Les bouquets bruns

Les bouquets bruns

Peu à peu, les fleurs de l'âge avaient fait place aux Fleurs de cimetière, écloses en bouquets bruns au hasard de sa peau. Un cuir en friche sur lequel persistaient fièrement quelques crins têtus, mauvaises herbes increvables pareilles aux Immortelles des dunes  des chemins de juillet. Un cuir de vieux, patiné par l'air doux des belles années et buriné par le sel et le givre des mois difficiles. Les sillons naissants et parallèles de la quarantaine finissaient aujourd'hui  par se croiser de toutes parts, petites routes communales de carte routière à la rencontre de grands canyons épidermiques à sec.

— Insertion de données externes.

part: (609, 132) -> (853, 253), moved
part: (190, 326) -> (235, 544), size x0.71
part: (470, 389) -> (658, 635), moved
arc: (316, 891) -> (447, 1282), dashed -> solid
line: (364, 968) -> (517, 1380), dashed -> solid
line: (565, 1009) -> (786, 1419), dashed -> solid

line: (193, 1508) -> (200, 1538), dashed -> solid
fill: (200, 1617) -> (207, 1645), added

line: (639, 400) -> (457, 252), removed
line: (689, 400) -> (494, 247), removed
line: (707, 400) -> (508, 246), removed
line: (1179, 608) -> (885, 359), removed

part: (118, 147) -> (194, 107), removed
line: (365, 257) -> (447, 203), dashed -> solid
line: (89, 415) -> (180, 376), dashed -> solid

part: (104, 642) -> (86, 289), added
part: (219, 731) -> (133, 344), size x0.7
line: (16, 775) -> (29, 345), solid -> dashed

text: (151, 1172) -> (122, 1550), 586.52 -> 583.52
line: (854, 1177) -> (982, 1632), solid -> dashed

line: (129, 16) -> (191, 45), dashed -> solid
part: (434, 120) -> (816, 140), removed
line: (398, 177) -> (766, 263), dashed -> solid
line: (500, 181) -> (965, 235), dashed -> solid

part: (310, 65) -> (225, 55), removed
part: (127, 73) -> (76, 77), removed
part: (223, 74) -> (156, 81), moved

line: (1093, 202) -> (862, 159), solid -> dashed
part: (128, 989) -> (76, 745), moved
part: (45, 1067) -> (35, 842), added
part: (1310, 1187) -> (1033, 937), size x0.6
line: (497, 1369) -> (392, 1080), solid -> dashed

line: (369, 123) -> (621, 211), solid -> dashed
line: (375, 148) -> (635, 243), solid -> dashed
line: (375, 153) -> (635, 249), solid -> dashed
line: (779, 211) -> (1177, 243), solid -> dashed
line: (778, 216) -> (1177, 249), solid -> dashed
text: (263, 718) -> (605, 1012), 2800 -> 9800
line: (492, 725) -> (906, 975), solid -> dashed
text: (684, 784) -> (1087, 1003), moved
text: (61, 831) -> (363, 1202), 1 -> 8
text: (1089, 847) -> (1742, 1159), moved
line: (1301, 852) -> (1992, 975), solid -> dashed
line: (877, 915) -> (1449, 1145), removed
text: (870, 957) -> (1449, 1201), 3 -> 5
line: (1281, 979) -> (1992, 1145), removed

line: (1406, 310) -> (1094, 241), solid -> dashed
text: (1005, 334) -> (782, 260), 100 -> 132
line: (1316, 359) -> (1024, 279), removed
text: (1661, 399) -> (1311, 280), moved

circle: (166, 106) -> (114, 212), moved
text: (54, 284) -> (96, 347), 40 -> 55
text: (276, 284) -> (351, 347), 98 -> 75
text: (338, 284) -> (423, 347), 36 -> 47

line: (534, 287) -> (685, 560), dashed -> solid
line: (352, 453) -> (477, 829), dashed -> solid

Il ne pouvait lutter non plus contre le feu de ses yeux et le lourd de ses paupières. Il plongeait alors dans une sorte de sommeil-éveillé avec cette impression de basculer en lui-même, profondément, paisible, enfin. Au creux de ce silence trompeur, il flottait dans l'accalmie de l'œil du cyclone. Il avait apprivoisé ces doux et étranges instants qui le distanciaient de lui-même, des choses et des douleurs. Dès lors, clos au monde, il n'avait plus peur et seul son souffle court et fragile le reliait encore à ce qu'ils appelaient la vie.

Parce qu'il y avait maintenant tant d'amis et d'amours à l'attendre ailleurs. Amis et amours l’avaient quittés, avec ou sans au revoir, le laissant seul et perdu dans un monde fait d'angles saillants. Il voyait déjà leurs rondes silhouettes et leurs grands gestes de bienvenue se dessiner au loin dans la brume d'une plage d'automne. Il avait toujours imaginé le grand départ de cette façon : une plage déserte offerte au brouillard.

Ivre à l'idée d'un banquet posthume fait d'étreintes, d'histoires et de retrouvailles, le cuir tanné d'ennui, paupières closes et brûlantes,  imperméable au monde, il reniait l’ici-bas en silence en attendant qu’un dernier souffle de vie s'effiloche, enfin.